On the tail of revelations regarding the settlement agreed to by the Vaccine Court in the case of Hannah Poling, now there are more studies showing there appears to be no statistical correlation between certain vaccines and autism. The public is certain to view these as contradictory reports because the Poling case has been reported so badly in the media and online.

Thimerosal in vaccines did not cause an autism epidemic.

The study was released online Sept. 13 in advance of publication in the October print issue of Pediatrics.

Questions and answers with the thimerosal-autism study author.

From the University of Pennsylvania site MedPage Today:

The case-control study, of 256 children with autism spectrum disorders and 752 age- and sex-matched healthy controls, found that higher-than-average exposures to ethylmercury were, if anything, less common in kids with autism compared with healthy kids, reported Frank DeStefano, MD, MPH, of the CDC's Immunization Safety Office in Atlanta, and colleagues.

The research team found the following odds ratios for autism spectrum disorders associated with increases in ethylmercury exposure of two standard deviations, after adjusting for numerous potential confounders such as birthweight and maternal age:

• Prenatal exposure: OR 1.12 (95% CI 0.83 to 1.51)
• Exposure from birth to one month of age: OR 0.88 (95% CI 0.62 to 1.26)
• Exposure from birth to seven months: OR 0.60 (95% CI 0.36 to 0.99)
• Exposure from birth to 20 months: OR 0.60 (95% CI 0.32 to 0.97)

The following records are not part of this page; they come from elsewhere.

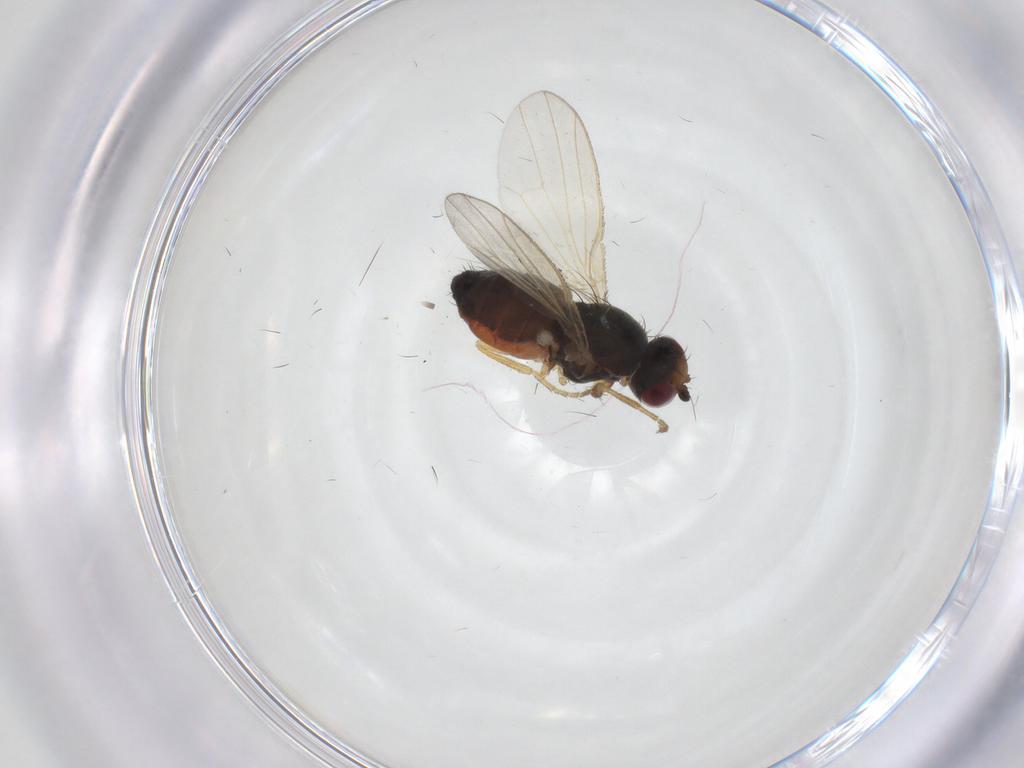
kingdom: Animalia
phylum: Arthropoda
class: Insecta
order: Diptera
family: Heleomyzidae
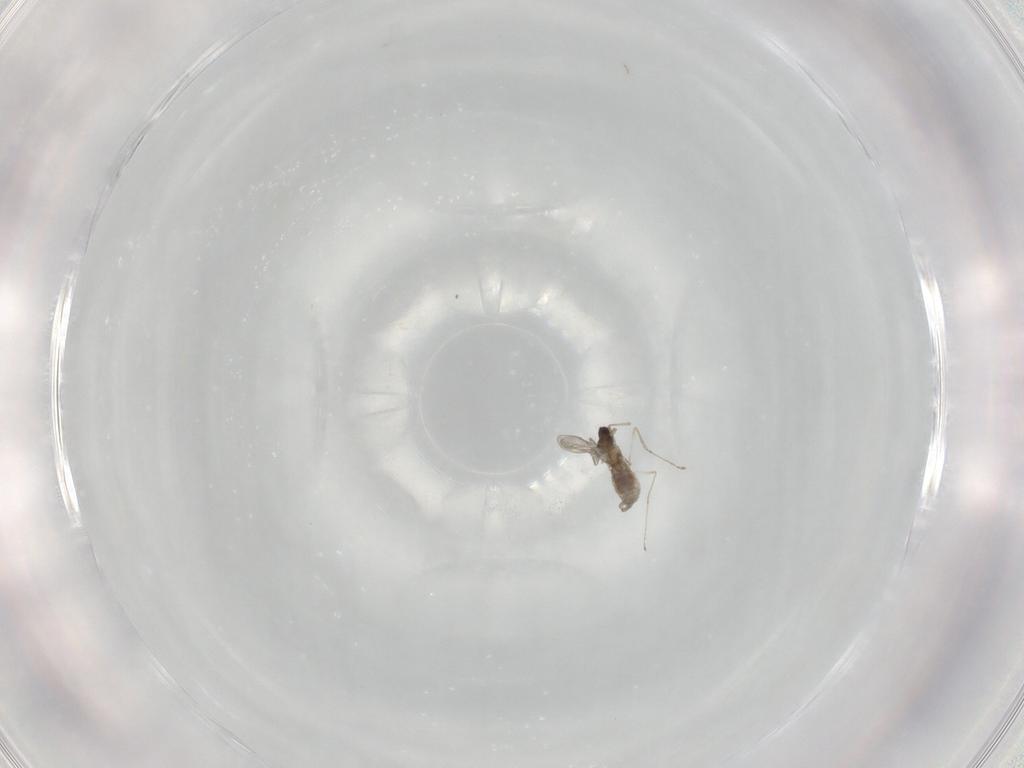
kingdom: Animalia
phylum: Arthropoda
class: Insecta
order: Diptera
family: Cecidomyiidae
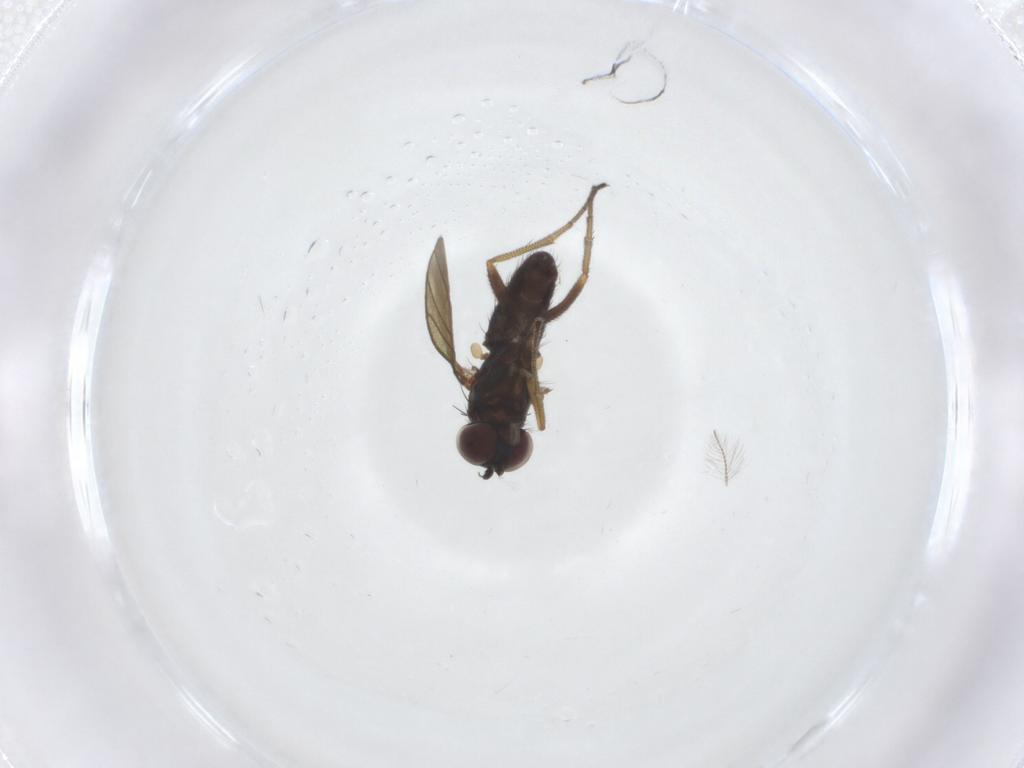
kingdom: Animalia
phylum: Arthropoda
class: Insecta
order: Diptera
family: Dolichopodidae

Noting that increased ethylmercury exposure in the two longer postnatal periods actually appeared to decrease the risk of three autism spectrum disorder outcomes, DeStefano and colleagues wrote that they were "not aware of a biological mechanism that would lead to this result."

There is always the slim and real potential for harm from almost anything. To state that "vaccines do not cause autism" is a blanket generalization based on the best available statistical evidence. To be constantly detailed and precise would make communication nearly impossible.

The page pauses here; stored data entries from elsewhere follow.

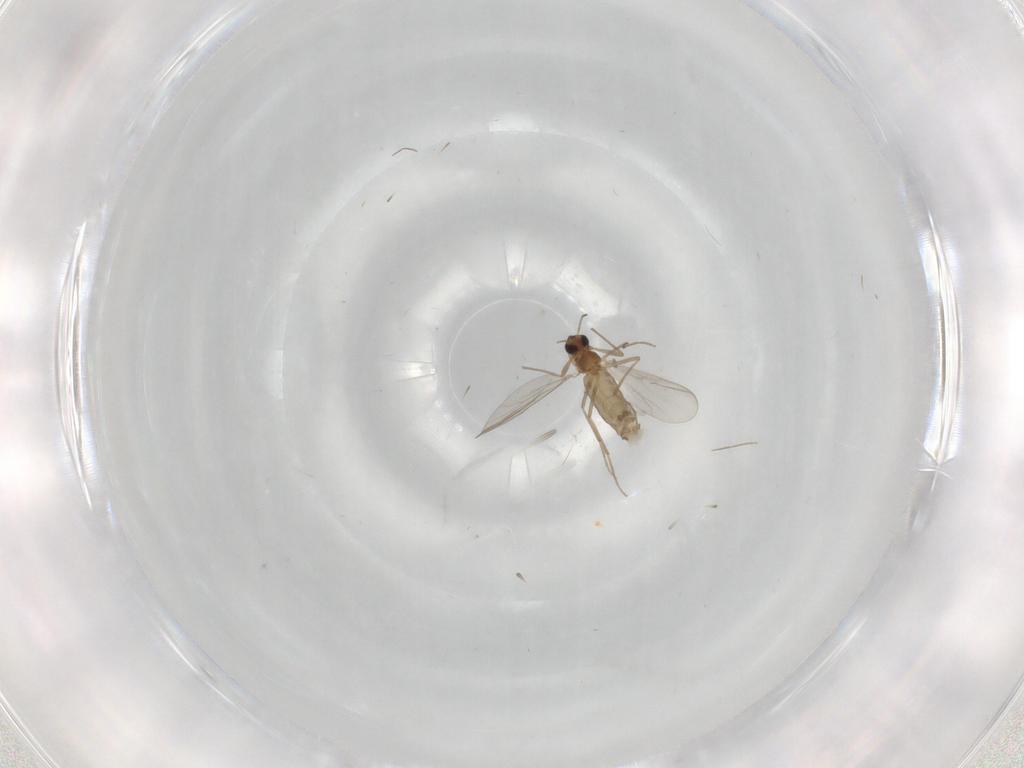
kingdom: Animalia
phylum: Arthropoda
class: Insecta
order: Diptera
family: Chironomidae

There are nutrition packs delivered to places suffering famine and disasters. The main ingredient is peanut butter. I couldn't even say "Peanut butter is one way to prevent malnutrition" because I'd need to add the precise number of people likely to experience allergies.

The odds that vaccines will harm someone are truly miniscule. No statistical model shows vaccinations correlate directly with autism. So, it is reasonable to give a blanket statement. It would be awkward to state the precise risk analysis for everything in life, and absurd.

Exercise is good for most people. It can also cause injury. That parallel is that we have detailed ways to exercise wisely and we also have designed vaccine protocols. But, people who do not trust medicine will never trust researchers… no matter what.